Citation: Ryan, JF, 2014. Alien Index: identify potential non-animal transcripts or horizontally transferred genes in animal transcriptomes. DOI:http://dx.doi.org/10.5281/zenodo.21029
identify potential contaminants or horizontally transferred genes in transcriptomes.
alien_index and documentation, type the following:
perl Makefile.PL make sudo make install
To install without root privelages try:
perl Makefile.PL PREFIX=/home/myuser/scripts make make install
BLAST+ (BLAST+ programs are not used directly by alien_index, but you will need it to create input files to be processed by alien_index) JFR-PerlModules (https://github.com/josephryan/JFR-PerlModules) only needed for the remove_aliens script (not for alien_index)
Create a FASTA database of non-alien sequences (e.g., representative animal protein sequences) (NOTE: nucleotide sequences would work too)
- an example database (meta.fa.gz) is available here: http://ryanlab.whitney.ufl.edu/downloads/alien_index/
Create a FASTA database of alien sequences (e.g., representative non-animal protein sequences; e.g., bacteria, non-metazoan euks, archae)
- an example database (non_meta.fa.gz) is available here: http://ryanlab.whitney.ufl.edu/downloads/alien_index/
Add unique code to definition line of all alien sequences. For example:
perl -pi -e 's/^>/>ALIEN_/' non_meta.fa
Make sure that your unique code is not found in your non-alien fasta
grep '^>' meta.fa | grep ALIEN_
create BLAST database. For example:
cat non_meta.fa meta.fa > ai.fa
makeblastdb -dbtype prot -in ai.fa
BLAST query sequences (e.g., transcriptome) against combined db. Be sure to use -outfmt 6 (tabbed). For example:
blastx -query myseqs.fa -db ai.fa -outfmt 6 -max_target_seqs 1000 -seg yes -evalue 0.001 -out myseqs_v_ai.blastx
alien_index --blast=myseqs_v_ai.blastx --alien_pattern=ALIEN_ > myseqs.alien_index
OPTIONAL: If you want to create a FASTA file with all sequences that have an entry in your alien_index output file removed, run the following:
remove_aliens myseqs.alien_index myseqs.fa > myseqs_without_aliens.fa
algorithm is based on alogorithm described in the following: Gladyshev, Eugene A., Matthew Meselson, and Irina R. Arkhipova. "Massive horizontal gene transfer in bdelloid rotifers." science 320.5880 (2008): 1210-1213.
briefly: a transcriptome is BLASTed against proteomes from various metazoans and non-metazoans. If the best hit is non-metazoan the e-value of the best hit is compared to the best metazoan hit and the difference is reported.
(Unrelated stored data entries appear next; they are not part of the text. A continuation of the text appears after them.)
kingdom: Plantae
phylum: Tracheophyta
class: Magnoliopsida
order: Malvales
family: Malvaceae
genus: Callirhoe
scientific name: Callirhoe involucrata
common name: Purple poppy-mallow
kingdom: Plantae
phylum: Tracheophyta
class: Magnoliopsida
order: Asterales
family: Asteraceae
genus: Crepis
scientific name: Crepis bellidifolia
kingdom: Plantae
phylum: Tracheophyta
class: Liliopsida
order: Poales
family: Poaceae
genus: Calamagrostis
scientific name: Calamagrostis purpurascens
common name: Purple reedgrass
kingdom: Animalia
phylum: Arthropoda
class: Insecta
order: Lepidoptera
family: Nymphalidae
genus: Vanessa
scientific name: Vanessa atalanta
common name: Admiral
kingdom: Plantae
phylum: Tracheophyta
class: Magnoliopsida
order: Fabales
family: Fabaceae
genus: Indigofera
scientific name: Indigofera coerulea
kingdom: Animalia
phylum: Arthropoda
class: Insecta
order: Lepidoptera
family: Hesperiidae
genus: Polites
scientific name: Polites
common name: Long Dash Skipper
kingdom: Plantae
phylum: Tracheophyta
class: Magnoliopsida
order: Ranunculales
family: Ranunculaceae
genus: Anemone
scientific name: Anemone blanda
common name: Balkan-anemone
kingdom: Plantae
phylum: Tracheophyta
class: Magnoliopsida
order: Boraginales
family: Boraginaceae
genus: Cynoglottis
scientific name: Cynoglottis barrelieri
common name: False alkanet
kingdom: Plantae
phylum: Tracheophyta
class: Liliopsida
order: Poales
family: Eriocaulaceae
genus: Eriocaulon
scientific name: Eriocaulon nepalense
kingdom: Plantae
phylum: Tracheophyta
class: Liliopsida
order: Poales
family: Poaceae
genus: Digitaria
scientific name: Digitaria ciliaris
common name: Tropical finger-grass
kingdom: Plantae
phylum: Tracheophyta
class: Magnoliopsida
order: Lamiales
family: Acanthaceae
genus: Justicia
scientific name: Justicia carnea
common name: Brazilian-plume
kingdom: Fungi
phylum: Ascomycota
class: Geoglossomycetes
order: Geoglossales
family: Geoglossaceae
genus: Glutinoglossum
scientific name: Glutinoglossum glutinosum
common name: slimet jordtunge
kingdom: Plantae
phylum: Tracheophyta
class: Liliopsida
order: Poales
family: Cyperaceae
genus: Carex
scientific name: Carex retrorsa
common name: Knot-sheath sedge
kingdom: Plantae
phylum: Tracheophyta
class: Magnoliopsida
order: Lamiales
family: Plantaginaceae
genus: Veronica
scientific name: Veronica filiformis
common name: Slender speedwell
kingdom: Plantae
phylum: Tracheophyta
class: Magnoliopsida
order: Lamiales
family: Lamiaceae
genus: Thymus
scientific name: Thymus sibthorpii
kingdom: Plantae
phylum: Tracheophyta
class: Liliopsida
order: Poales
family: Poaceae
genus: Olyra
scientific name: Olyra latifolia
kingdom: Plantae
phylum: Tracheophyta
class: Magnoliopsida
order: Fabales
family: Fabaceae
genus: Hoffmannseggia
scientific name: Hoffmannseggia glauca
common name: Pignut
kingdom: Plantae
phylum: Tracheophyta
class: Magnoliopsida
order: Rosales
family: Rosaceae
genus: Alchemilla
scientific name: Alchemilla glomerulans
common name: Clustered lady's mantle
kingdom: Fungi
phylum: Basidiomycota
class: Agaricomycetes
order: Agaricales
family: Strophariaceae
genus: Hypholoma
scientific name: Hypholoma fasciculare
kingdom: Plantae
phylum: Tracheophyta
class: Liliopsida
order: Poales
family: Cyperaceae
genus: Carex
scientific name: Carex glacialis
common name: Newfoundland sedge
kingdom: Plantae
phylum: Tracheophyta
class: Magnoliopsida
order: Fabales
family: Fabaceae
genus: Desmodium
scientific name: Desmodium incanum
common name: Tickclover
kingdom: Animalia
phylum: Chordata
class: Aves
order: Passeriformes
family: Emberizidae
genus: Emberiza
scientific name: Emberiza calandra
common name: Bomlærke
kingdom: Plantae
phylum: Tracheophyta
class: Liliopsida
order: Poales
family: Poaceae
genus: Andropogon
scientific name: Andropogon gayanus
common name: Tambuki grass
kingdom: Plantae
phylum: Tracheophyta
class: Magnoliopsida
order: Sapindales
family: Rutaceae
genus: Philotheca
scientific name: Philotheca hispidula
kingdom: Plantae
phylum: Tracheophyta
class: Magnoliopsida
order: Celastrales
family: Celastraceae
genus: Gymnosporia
Gladyshev et al (2008) was describing horizontally transferred genes. Here is the relevant quotation from the paper describing when a gene was reliably considered having a non-metazoan origin:
We characterized the foreignness of such genes with an alien index (AI), which measures by how many orders of magnitude the BLAST E-value for the best metazoan hit differs from that for the best nonmetazoan hit (Table 1 and table S1) (19). We tested the AI validity by phylogenetic analyses of all CDS with AI > 0 yielding metazoan hits, excluding those with repetitive sequences. We found that AI ≥ 45, corresponding to a difference of ≥20 orders of magnitude between the best nonmetazoan and metazoan hits, was a good indicator of foreign origin, as judged by phylogenetic assignment to bacterial, plant, or fungal clades (Fig. 2 and fig. S2A). Genes with 0 < AI < 45 were designated indeterminate, because their phylogenetic analysis may or may not confidently support a foreign origin."
And here is the description of the score itself described in the supplement of the same paper:
Alien Index (AI) as given by the formula AI = log((Best E-value for Metazoa) + e-200) - log((Best E-value for Non- Metazoa) + e-200). If no hits were found, the E-value was set to 1. Thus, AI is allowed to vary in the interval between +460 and -460, being positive when top non-metazoan hits yielded better E-values than the top metazoan ones. Entries with incomplete taxonomy, such as X-ray structures, or hits belonging to the same phylum as the query sequence (i.e, Rotifera, Arthropoda or Nematoda), were excluded from the analysis. The top four BLASTP hits were used to assign the consensus taxonomic placement of each query sequence. Tables S1 and S3 summarize the results of BLASTP searches. Based on AI, genes were classified as foreign (AI ≥ 45), indeterminate (0<AI<45), or metazoan (AI ≤ 0). All sequences coding for proteins composed of multiple repeated units (such as TPR, NHL, FG-GAP, and Kelch repeats, found in all kingdoms) with AI ≥ 45 were re-assigned to the indeterminate category, because their relative BLASTP scores can vary significantly when minor changes in each repeat unit propagate throughout the entire protein length.